• [Exercise requirements] Turn the lines from the one with "on Saturday start?" through the one with "7:00 PM to 7:45 PM" into a Markdown table, skipping blank lines. Use two columns: Num for the row number and Content for the line.

Dataset excerpts
━━━━━━━━━━━━━━━━━━━━

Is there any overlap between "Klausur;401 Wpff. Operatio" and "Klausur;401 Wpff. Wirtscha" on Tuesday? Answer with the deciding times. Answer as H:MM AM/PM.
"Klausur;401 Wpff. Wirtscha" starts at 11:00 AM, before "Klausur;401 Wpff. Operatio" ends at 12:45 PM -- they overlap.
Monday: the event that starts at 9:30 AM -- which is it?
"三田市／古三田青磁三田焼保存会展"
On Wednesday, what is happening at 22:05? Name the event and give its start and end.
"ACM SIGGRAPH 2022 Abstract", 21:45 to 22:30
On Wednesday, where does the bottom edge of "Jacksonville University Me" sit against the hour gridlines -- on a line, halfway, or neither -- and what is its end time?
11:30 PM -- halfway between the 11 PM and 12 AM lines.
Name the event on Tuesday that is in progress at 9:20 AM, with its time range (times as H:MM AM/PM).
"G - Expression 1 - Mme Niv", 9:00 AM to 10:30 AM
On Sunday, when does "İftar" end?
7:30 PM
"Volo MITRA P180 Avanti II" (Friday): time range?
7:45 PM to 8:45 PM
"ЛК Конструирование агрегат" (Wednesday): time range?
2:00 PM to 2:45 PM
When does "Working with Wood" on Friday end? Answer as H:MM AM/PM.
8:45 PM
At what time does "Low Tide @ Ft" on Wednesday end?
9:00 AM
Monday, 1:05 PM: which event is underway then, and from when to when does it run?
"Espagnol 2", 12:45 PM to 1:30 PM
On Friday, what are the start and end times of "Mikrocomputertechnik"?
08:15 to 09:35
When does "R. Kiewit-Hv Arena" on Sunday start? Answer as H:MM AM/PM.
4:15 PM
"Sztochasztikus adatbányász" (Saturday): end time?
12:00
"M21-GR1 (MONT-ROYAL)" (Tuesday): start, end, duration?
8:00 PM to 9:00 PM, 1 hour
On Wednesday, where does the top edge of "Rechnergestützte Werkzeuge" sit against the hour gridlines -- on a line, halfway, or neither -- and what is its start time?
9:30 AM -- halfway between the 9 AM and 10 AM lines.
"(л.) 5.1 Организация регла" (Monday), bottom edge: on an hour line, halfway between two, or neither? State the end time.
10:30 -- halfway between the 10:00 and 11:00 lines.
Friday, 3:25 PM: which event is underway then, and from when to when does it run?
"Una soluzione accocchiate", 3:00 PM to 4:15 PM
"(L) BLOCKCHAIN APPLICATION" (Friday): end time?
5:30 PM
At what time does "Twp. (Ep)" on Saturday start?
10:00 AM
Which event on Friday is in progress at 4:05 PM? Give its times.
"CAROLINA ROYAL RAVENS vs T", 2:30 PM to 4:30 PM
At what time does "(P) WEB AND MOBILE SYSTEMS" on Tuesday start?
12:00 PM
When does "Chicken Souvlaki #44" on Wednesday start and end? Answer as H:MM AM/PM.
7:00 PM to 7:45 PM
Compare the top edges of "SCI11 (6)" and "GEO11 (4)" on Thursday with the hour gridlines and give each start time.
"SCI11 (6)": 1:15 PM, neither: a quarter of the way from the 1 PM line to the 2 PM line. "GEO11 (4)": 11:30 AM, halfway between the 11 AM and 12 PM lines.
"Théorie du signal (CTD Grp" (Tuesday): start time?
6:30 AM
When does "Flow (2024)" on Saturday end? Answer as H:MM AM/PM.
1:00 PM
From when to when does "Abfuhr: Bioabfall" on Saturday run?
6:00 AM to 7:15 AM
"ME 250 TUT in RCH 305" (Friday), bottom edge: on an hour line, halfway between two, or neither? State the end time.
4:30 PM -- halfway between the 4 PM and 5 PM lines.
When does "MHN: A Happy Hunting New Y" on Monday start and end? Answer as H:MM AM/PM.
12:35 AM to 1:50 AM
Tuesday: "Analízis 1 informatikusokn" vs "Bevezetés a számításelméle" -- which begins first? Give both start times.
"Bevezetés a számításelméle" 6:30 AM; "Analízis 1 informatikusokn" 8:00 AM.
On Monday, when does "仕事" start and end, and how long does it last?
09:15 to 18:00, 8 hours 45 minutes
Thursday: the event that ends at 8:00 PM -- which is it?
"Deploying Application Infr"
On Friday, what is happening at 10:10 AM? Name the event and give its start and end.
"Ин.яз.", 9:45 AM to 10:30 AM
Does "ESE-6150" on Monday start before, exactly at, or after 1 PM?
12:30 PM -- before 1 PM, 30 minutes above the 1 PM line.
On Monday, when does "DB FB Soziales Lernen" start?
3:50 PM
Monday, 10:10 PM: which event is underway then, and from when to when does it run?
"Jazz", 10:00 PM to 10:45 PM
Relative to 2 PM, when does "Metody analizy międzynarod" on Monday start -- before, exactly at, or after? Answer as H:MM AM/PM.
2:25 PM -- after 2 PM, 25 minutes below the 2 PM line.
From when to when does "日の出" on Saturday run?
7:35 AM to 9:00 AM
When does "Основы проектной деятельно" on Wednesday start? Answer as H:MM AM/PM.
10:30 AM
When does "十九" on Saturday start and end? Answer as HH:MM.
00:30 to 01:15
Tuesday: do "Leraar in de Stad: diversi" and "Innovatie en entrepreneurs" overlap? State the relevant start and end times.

━━━━━━━━━━━━━━━━━━━━

• [Solution below]
| Num | Content |
|---|---|
| 1 | At what time does "Twp. (Ep)" on Saturday start? |
| 2 | 10:00 AM |
| 3 | Which event on Friday is in progress at 4:05 PM? Give its times. |
| 4 | "CAROLINA ROYAL RAVENS vs T", 2:30 PM to 4:30 PM |
| 5 | At what time does "(P) WEB AND MOBILE SYSTEMS" on Tuesday start? |
| 6 | 12:00 PM |
| 7 | When does "Chicken Souvlaki #44" on Wednesday start and end? Answer as H:MM AM/PM. |
| 8 | 7:00 PM to 7:45 PM |